Now streaming services, online news and content in India to be regulated

India content regulated
Commuters watch videos on their mobile phones as they travel in a suburban train in Mumbai, India. REUTERS/Shailesh Andrade/File Photo

NEW DELHI (Reuters) – The Indian government has reported that the Ministry of Information and Broadcasting will regulate content on video streaming platforms including global services such as Netflix, Amazon Prime Video and Walt Disney’s Hotstar as part of new rules announced earlier this week.

Until now, content on video streaming platforms was not regulated by the ministry which normally evaluates programs telecast and performed at theatres nationwide.

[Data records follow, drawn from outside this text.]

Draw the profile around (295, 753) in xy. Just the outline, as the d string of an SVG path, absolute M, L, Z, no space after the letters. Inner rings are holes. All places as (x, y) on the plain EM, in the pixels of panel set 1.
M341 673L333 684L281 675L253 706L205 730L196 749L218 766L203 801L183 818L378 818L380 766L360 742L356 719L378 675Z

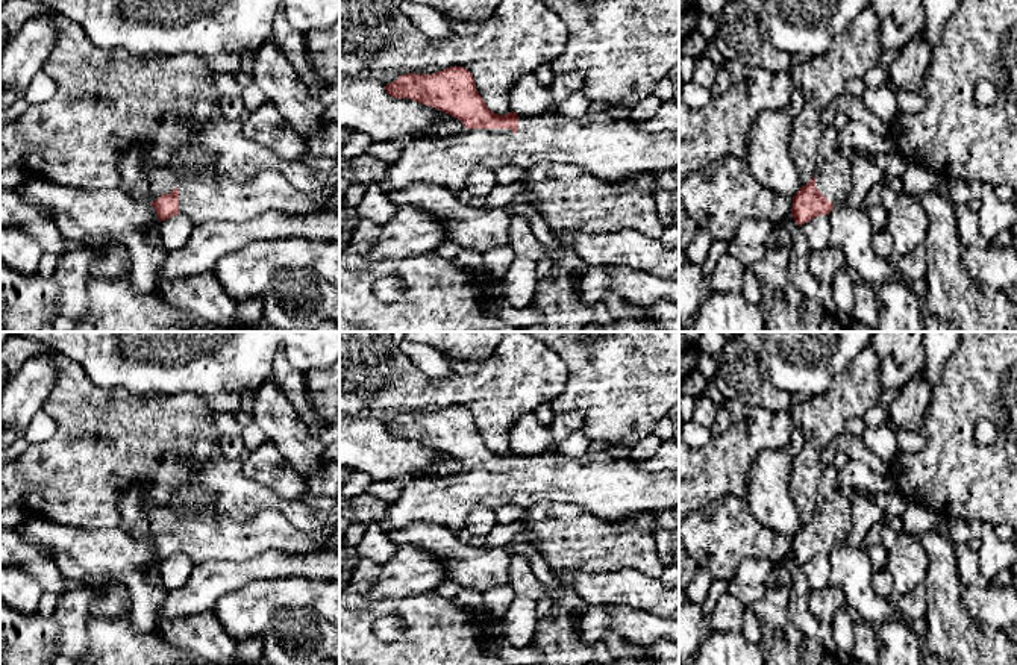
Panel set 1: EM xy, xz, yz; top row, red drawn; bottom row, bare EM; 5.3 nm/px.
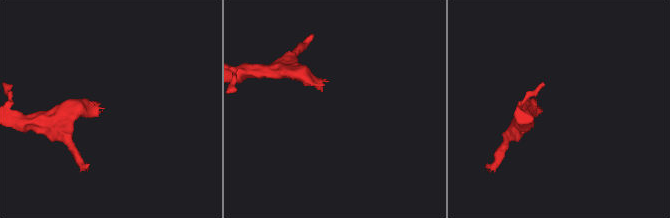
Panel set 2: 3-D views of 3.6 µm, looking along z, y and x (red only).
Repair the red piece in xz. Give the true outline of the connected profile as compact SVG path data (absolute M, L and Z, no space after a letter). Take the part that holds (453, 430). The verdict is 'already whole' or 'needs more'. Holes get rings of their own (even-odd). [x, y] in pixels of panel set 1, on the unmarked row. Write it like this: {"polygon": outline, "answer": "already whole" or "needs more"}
{"polygon": "M450 406L433 414L403 414L385 424L385 429L394 438L409 438L440 448L458 457L465 467L461 473L441 479L414 477L403 486L399 498L390 503L379 523L385 533L418 524L447 527L455 533L467 526L467 517L477 504L496 510L503 504L527 509L538 501L562 501L608 523L638 514L679 509L679 471L646 473L635 467L632 457L609 454L587 453L579 459L561 451L497 454L488 448L476 429L473 414L464 406Z", "answer": "needs more"}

It is now ready to regulate the policies for streaming platforms and digital news outlets in a move that is widely believed to kickstart an era of highly strict and more frequent censorship on what is being aired.

News and current affairs content on online media such as Facebook and Twitter will also come under the new regulatory regime, the government circular said. Online news was not previously regulated.

The change was announced in a brief government circular on Tuesday, which did not provide further details.

Earlier this year, more than a dozen local and global streaming services, including Amazon Prime Video, Netflix and Hotstar, had signed a code for self-regulation.

Techcrunch reports that the new rules, signed by India’s President Ram Nath Kovind this week, might end the years-long efforts by digital firms to self-regulate their own content to avoid the broader oversight that impacts television channels and theatres and whose programs appeared on those platforms. (Streaming platforms may be permitted to continue to self-regulate and report to the ministry, similar to how TV channels follow a programming code and their self-regulatory body works. But there is no clarity on this currently.)